THERE WAS SOME GOOD NEWS for UK sex working streetwalkers last week – which doesn’t happen very often. And in the dock at the Court of Appeal was a banker – which must cheer everybody up!

The 32-year-old bank worker’s appeal against conviction for an assault causing actual bodily harm to a sex worker was thrown out by the court.

Bradford Crown Court

The man, Paul Burns, had picked up a streetwalker in Huddersfield’s red light area and paid her £50. He then drove away from the pick up point for about ten minutes to a more secluded area near his home – Valley Mill apartments, Park Road, Elland – having agreed to drive her back afterwards – before leaving the car to relieve himself, according to the court judgement.

But Burns then decided not to have sex with the woman, and forcibly evicted her from his car, causing scratches and grazes to her legs, which were bleeding.

His lawyer argued that he had a similar right – to use ‘reasonable force’ – to evict her from his car as one might have in evicting someone from one’s house.

No, the court decided. At least, not in this case.

Said the judgement:

…we accept that it might be open to the owner of a vehicle, in the last resort and when all reasonably practicable alternatives have failed, forcibly to remove an individual who has entered into his vehicle without permission and refuses to leave it.

However, where that individual entered the car as a passenger, in effect at the invitation of the car owner, on the basis that they mutually understood that when their dealings were completed she would be driven back in the car from whence she had come, the use of force to remove her at [Burns’] unilateral whim, was unlawful.

In any event, the resort to self-help was not justified in the circumstances of this case because [Burns] could readily have regained exclusive possession to his vehicle by means not involving the use of force, that is, by simply driving the complainant back to the starting point.

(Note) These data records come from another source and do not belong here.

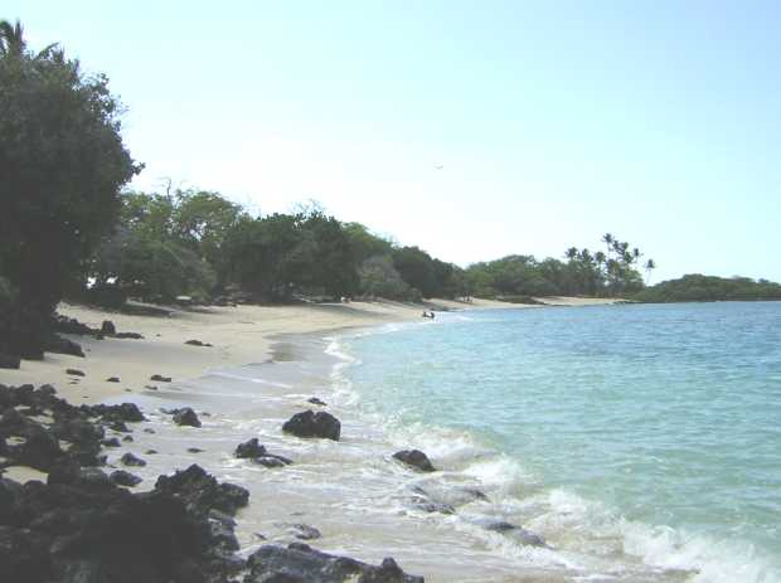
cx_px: 390
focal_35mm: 36
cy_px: 292
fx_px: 811
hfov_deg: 51.4
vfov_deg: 39.6
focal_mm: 4.7
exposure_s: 1/419
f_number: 5.2
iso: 50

So it appears that sex workers who have agreed with the client to be returned to their pick-up point can legally have a sit-in in their clients’ vehicles unless and until the client makes good his promise, and there isn’t much the client can do about it.

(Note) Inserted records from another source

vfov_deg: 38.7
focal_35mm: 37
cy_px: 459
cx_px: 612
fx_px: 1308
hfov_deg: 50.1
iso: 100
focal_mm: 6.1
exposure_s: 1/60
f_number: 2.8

However, I wouldn’t recommend trying this with Burns. Indeed, I wouldn’t recommend going within a mile of him.

A quick Googling exercise reveals that Burns was originally charged with a variety of attacks on six women, three of them sex workers, sometimes after taking cocaine, according to the prosecution.

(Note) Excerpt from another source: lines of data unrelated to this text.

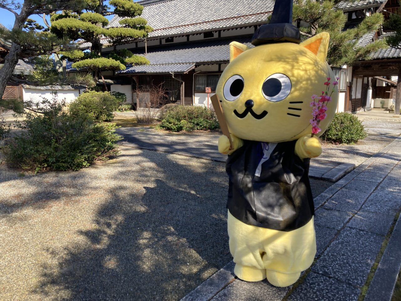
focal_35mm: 28
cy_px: 150
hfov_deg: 63.4
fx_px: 324
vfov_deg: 49.7
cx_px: 200
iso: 20
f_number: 1.8
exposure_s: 1/600
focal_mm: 3.99
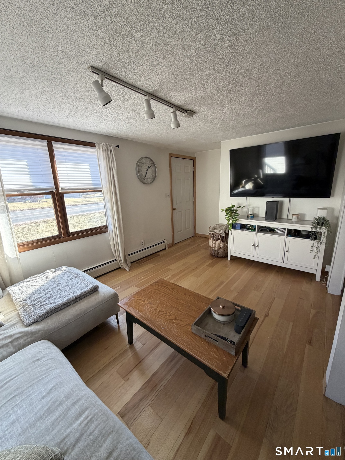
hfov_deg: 85.7
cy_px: 230
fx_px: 186
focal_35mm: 14
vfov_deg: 102.1
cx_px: 172
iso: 200
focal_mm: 2.22
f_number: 2.2
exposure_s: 1/121
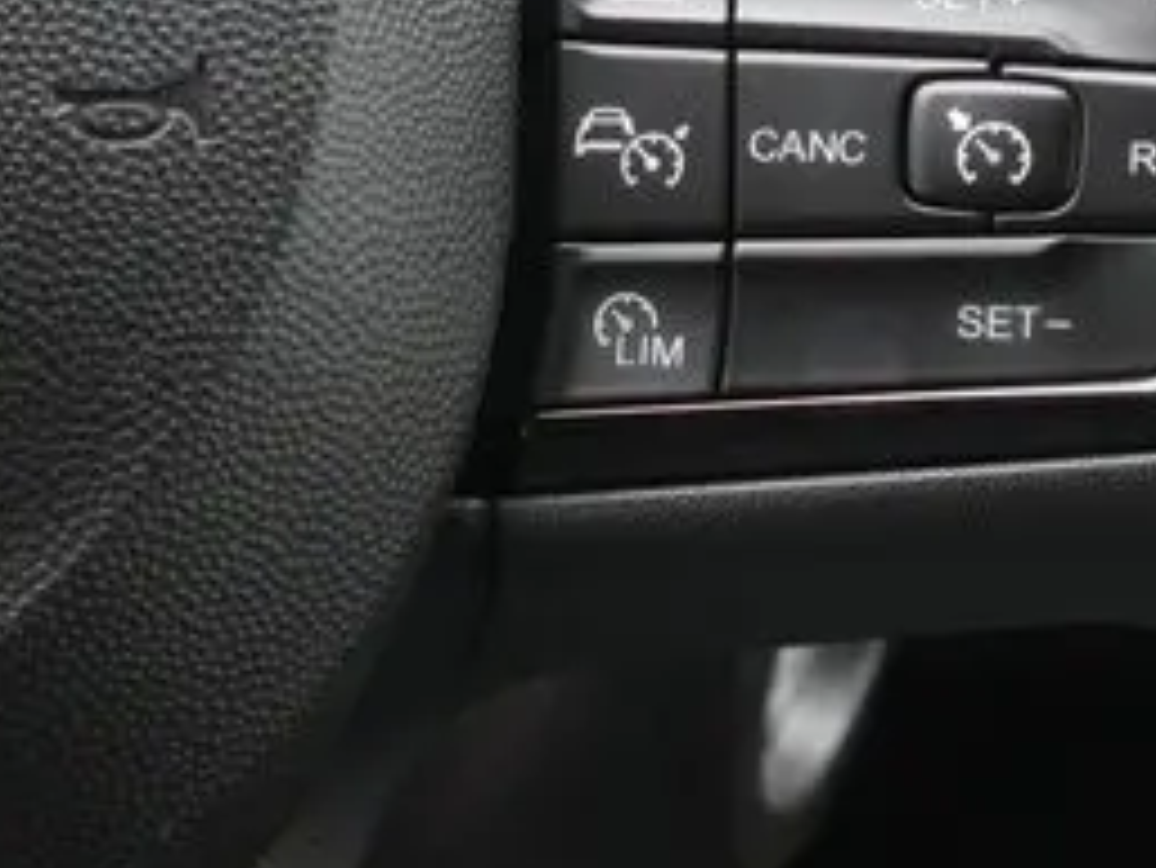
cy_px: 169
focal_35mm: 209
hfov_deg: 9.4
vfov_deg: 7.1
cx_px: 958
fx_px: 6983
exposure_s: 1/100
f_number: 5.6
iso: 2000
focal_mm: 42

But a jury at Bradford Crown Court cleared him of nine out of eleven charges, including allegations of false imprisonment and actual and attempted sexual assaults against members of the half dozen.

Together with the ABH case that he appealed, he was also convicted of attacking an 18-year-old walking home alone at about 4am near his home. He tried to drag her from the main road and demanded she have sex with him. He only left her alone after she bit his hand and screamed for help.

According to the Appeal Court judgement, he had also admitted a case of assault.

Having served six months on remand, he was given a suspended sentence.

Given the tiny percentage of ‘kerb crawlers’ who behave violently to sex workers, Burns strikes me as exactly the sort of person the police should be monitoring 24/7 – instead of wasting time on kerb crawling drives that net the innocent as well as the guilty.